Research firm, Gartner has warned that businesses in the United States should not rely on the Controlling the Assault of Non-Solicited Pornography and Marketing Act (CAN-SPAM), suggesting that although the legislation may prevent some unsolicited e-mails, it is not a foolproof solution.

The CAN-SPAM bill, sponsored by Senators Conrad Burns (R-Montana) and Ron Wyden (D-Oregon) has been approved by the Senate, and has gone before the House of Representatives for the approval of some minor technical changes, before being signed into law by President Bush.

The legislation prohibits the use of a false return address or misleading subject line on commercial e-mails, stipulates that consumers must be provided with a valid way in which to opt out of mailing lists, and requires that the sender's physical address must be contained in the e-mail.

There must additionally be a clear indication that the e-mail contains advertising material.

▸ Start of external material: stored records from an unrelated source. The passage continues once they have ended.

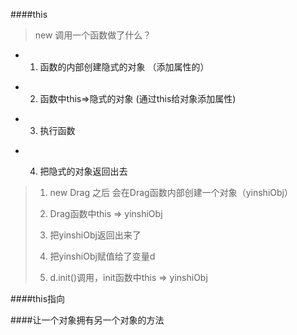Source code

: ####this
>new 调用一个函数做了什么？
>
*	1. 函数的内部创建隐式的对象  （添加属性的）
>
*	2. 函数中this=>隐式的对象   (通过this给对象添加属性)
>
*	3. 执行函数 
>
*	4. 把隐式的对象返回出去

		<script>
			// 当在多个原型上的方法，使用同一个属性的时候，通常是把这个属性放在对象上
            function Drag(){
                this.a = 20
            }
            Drag.prototype.init = function(){
                console.log(this.a)
                //this => 隐式obj
            }
            let d = new Drag();
            d.init()
		</script>

>    1. new Drag 之后 会在Drag函数内部创建一个对象（yinshiObj）
>
>    2. Drag函数中this => yinshiObj
>
>    3. 把yinshiObj返回出来了
>
>    4. 把yinshiObj赋值给了变量d
>
>    5. d.init()调用，init函数中this => yinshiObj

####this指向
		<script>
			let obj = {
                fn:function(){
                    console.log(this);
                }
            }
            // 通过obj的属性fn取出函数之后直接执行了函数，函数中this指向的是obj，
			// fn是通过obj调用的，this就指向obj
            obj.fn();//Object {fn: function}

            let f = obj.fn;
            //相当于
            let f = function(){
                console.log(this)
            }
            // 直接调用函数，this=> window
            f() //Window {stop: function, open: function, alert: function, confirm: function, prompt: function…}
		</script>

####判断一个函数有没有使用bind
		
		<script>
			let obj2 = {
                fn:function(){
                    console.log(this)
                }
            }
            let a1 = obj2.fn;
            let a2 = obj2.fn.bind([1,2,3])// 改变函数this但是不直接执行
            //判断一个函数有没有使用bind（只能原生的有用）
            console.log(a1.name); //fn
            console.log(a2.name); //bound fn
		</script>

####包装对象
>String()
>
>Number()
>	
>Boolean()
>
>对象都是数据，数据不一定都是对象 (数据：'miaov' 1 true)
>
>只有对象才有属性
	
		<script>
			let str = 'miaov'; // 只是值，不是对象
            // 当掉用slice的时候，内部会把str包装一个对象，调用slice方法
            str.slice(1);
            // 使用完包装对象之后，立马销毁了
            str.abc = 10;
            console.log(str.abc);//undefined

            let str2 = new String('miaov');
            console.log(str2.slice); //function slice() { [native code] }
            console.log(str.valueOf()) // 拿到原始值
		</script>

####继承
>构造函数（类式继承）
>
*	call或apply
>
>拷贝继承
>
*	把父类原型上的属性拷贝到子级原型上
*	Object.assign(Coder.prototype,People.prototype)
>
>原型继承
>
*	a. 直接把Coder.prototype改写为 People.prototype;
*	因为此时Coder.prototype和 People.prototype用的是同一个对象,所以使用Coder.prototype添加属性的时候，影响了People.prototype，实不可取的
*	b. Coder.prototype = new People;
>
>寄生式继承，中间的一个类;
>
*	function F(){};
*	F.prototype = People.prototype;// 把父类的原型给到中间类
*    Coder.prototype = new F;// 改写子类的原型为中间类生成的对象
*    Coder.prototype.constructor = Coder;// 把子类的constructor指回到子类

		<script>
			//类式继承类比理解
            function fn(){
                console.log(this);
                this.a = 10;
                this.b = 10;
            }
            let obj = {};
            fn.call(obj);
            console.log(obj)
		</script>


		<script>
			function People(name,age,sex){
                this.name = name;
                this.age = age;
                this.sex = sex;
            }
            People.prototype.say = function(){
                console.log('我会说话');
            }
            function Coder(name,age,sex,money){
                // 把people中构造函数中属性，放在Coder的this上
				// 把People中this指向改变为Coder中的对象
                People.call(this,name,age,sex)
                this.money = money;
            }

            //拷贝继承
			//把父类原型上的属性拷贝到子级原型上
            // for(var attr in People.prototype){
            //     if(People.prototype.hasOwnProperty(attr)){
            //         Coder.prototype[attr] = People.prototype[attr];
            //     }
            // }
            //Object.assign(Coder.prototype,People.prototype)
            
            //原型继承
            // 直接把Coder.prototype改写为 People.prototype;
			// 因为此时Coder.prototype和 People.prototype用的是同一个对象,所以使用Coder.prototype添加属性的时候，影响了People.prototype，实不可取的
            //Coder.prototype = People.prototype;
            //Coder.prototype = new People;

            //寄生式继承，中间的一个类;
            function F(){};
            F.prototype = People.prototype;// 把父类的原型给到中间类
            Coder.prototype = new F;// 改写子类的原型为中间类生成的对象
            Coder.prototype.constructor = Coder;// 把子类的constructor指回到子类

            Coder.prototype.coding = function(){
                console.log('我会敲代码')
            }
            let c1 = new Coder('momo',20,'男',10000)
            console.log(c1)//Coder {name: "momo", age: 20, sex: "男", money: 10000}
            console.log(c1.name) //momo
            console.log(c1.say) //undefined
            console.log(People.prototype)
		</script>

####让一个对象拥有另一个对象的方法
		<script>
			let obj11 = {
                a:1,
                b:2
            }
            let obj22 = {};
            for(var attr in obj11){
                if(obj11.hasOwnProperty(attr)){
                    obj22[attr] = obj11[attr]
                }
            }
            console.log(obj22)//Object {a: 1, b: 2}

			//用同一个对象
            let obj111 = {
				a:1,
				b:2,
				d:34
			}
			let obj222  = obj111;
			obj222.abcdef = 10;
			console.log(obj111);//Object {a: 1, b: 2, d: 34, abcdef: 10}
		</script>

####继承es6

		<script>
			class People{
                constructor(name){
                    this.name = name;
                }
                say(){
                    console.log('我会说话')
                }
            }
            // Coder要有People的属性和方法
            //子类必须在constructor方法中调用super方法，否则新建实例时会报错。这是因为子类没有自己的this对象，而是继承父类的this对象，然后对其进行加工。如果不调用super方法，子类就得不到this对象。
            class Coder extends People{
                constructor(name){
                    super(name)// super作为函数，就是构造函数
                }
                coding(){
                    console.log('我会编程')
                }
            }    
            // 当不传值的时候，类中可以不用写constructor
            let c = new Coder('momo');
            console.log(c)
		</script>
	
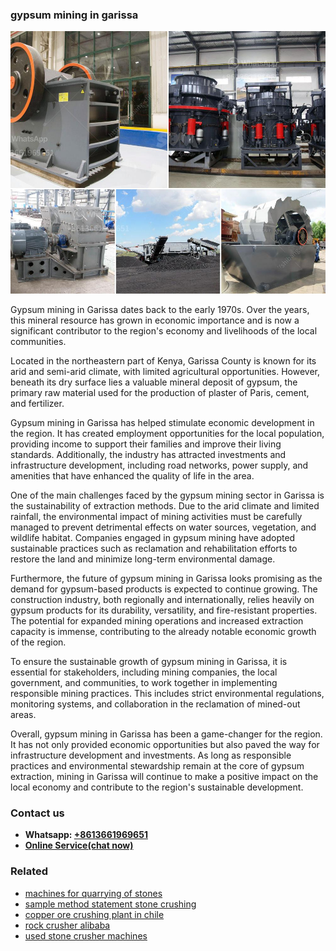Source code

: <h3>gypsum mining in garissa</h3><img src='1708589595.jpg' alt=''><p>Gypsum mining in Garissa dates back to the early 1970s. Over the years, this mineral resource has grown in economic importance and is now a significant contributor to the region's economy and livelihoods of the local communities.</p><p>Located in the northeastern part of Kenya, Garissa County is known for its arid and semi-arid climate, with limited agricultural opportunities. However, beneath its dry surface lies a valuable mineral deposit of gypsum, the primary raw material used for the production of plaster of Paris, cement, and fertilizer.</p><p>Gypsum mining in Garissa has helped stimulate economic development in the region. It has created employment opportunities for the local population, providing income to support their families and improve their living standards. Additionally, the industry has attracted investments and infrastructure development, including road networks, power supply, and amenities that have enhanced the quality of life in the area.</p><p>One of the main challenges faced by the gypsum mining sector in Garissa is the sustainability of extraction methods. Due to the arid climate and limited rainfall, the environmental impact of mining activities must be carefully managed to prevent detrimental effects on water sources, vegetation, and wildlife habitat. Companies engaged in gypsum mining have adopted sustainable practices such as reclamation and rehabilitation efforts to restore the land and minimize long-term environmental damage.</p><p>Furthermore, the future of gypsum mining in Garissa looks promising as the demand for gypsum-based products is expected to continue growing. The construction industry, both regionally and internationally, relies heavily on gypsum products for its durability, versatility, and fire-resistant properties. The potential for expanded mining operations and increased extraction capacity is immense, contributing to the already notable economic growth of the region.</p><p>To ensure the sustainable growth of gypsum mining in Garissa, it is essential for stakeholders, including mining companies, the local government, and communities, to work together in implementing responsible mining practices. This includes strict environmental regulations, monitoring systems, and collaboration in the reclamation of mined-out areas.</p><p>Overall, gypsum mining in Garissa has been a game-changer for the region. It has not only provided economic opportunities but also paved the way for infrastructure development and investments. As long as responsible practices and environmental stewardship remain at the core of gypsum extraction, mining in Garissa will continue to make a positive impact on the local economy and contribute to the region's sustainable development.</p><h3>Contact us</h3><ul><li><strong>Whatsapp:&nbsp;<a href="https://wa.me/8613661969651">+8613661969651</a></strong></li><li><a href="https://swt.shibang-china.com/?git&amp;zhl&amp;gypsum mining in garissa"><strong>Online Service(chat now)</strong></a></li></ul><h3>Related</h3><ul><li><a href='machines for quarrying of stones.md'>machines for quarrying of stones</a></li><li><a href='sample method statement stone crushing.md'>sample method statement stone crushing</a></li><li><a href='copper ore crushing plant in chile.md'>copper ore crushing plant in chile</a></li><li><a href='rock crusher alibaba.md'>rock crusher alibaba</a></li><li><a href='used stone crusher machines.md'>used stone crusher machines</a></li></ul>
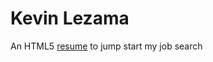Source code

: # Kevin Lezama
An HTML5 [resume]( https://caesar-zama.github.io/assignment_html_resume/) to jump start my job search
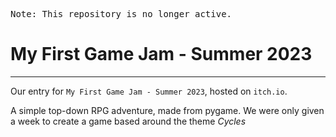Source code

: <samp>Note: This repository is no longer active.</samp>

# My First Game Jam - Summer 2023

---

Our entry for ``My First Game Jam - Summer 2023``, hosted on ``itch.io``. 

A simple top-down RPG adventure, made from pygame. We were only given a week to create a game based around the theme <em>Cycles</em>

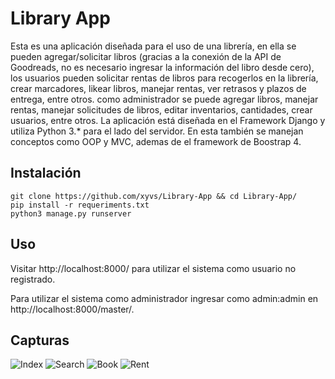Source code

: # Library App

Esta es una aplicación diseñada para el uso de una librería, en ella se pueden agregar/solicitar libros (gracias a la conexión de la API de Goodreads, no es necesario ingresar la información del libro desde cero), los usuarios pueden solicitar rentas de libros para recogerlos en la librería, crear marcadores, likear libros, manejar rentas, ver retrasos y plazos de entrega, entre otros. como administrador se puede agregar libros, manejar rentas, manejar solicitudes de libros, editar inventarios, cantidades, crear usuarios, entre otros. La aplicación está diseñada en el Framework Django y utiliza Python 3.* para el lado del servidor. En esta también se manejan conceptos como OOP y MVC, ademas de el framework de Boostrap 4.

## Instalación

    git clone https://github.com/xyvs/Library-App && cd Library-App/
    pip install -r requeriments.txt
    python3 manage.py runserver

## Uso

Visitar http://localhost:8000/ para utilizar el sistema como usuario no registrado.

Para utilizar el sistema como administrador ingresar como admin:admin en http://localhost:8000/master/.

## Capturas


![Index](https://i.imgur.com/JYZ7nyH.png)
![Search](https://i.imgur.com/BmdqqGG.png)
![Book](https://i.imgur.com/wdNTwJW.png)
![Rent](https://i.imgur.com/93ZaYxv.png)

However, Gartner believes that there are loopholes in the proposed law which unscrupulous spammers will find it easy to exploit. For example, although the bill authorises the Federal Trade Commission (FTC) to establish a 'Do Not Spam' registry, Gartner argues that it is not made clear which agency will be responsible for implementing internet users' requests.

The research firm also suggested that ISPs and those offering e-mail filtering services will have to develop new techniques to differentiate between legitimate advertising material and spam, both of which will be obliged to carry an 'ADV' tag in the subject line.

Finally, Gartner suggested that spammers may simply opt to ignore the legislation, or leave the country in a virtual sense, by using offshore ISPs to send spam. This would effectively put them beyond the reach of US law.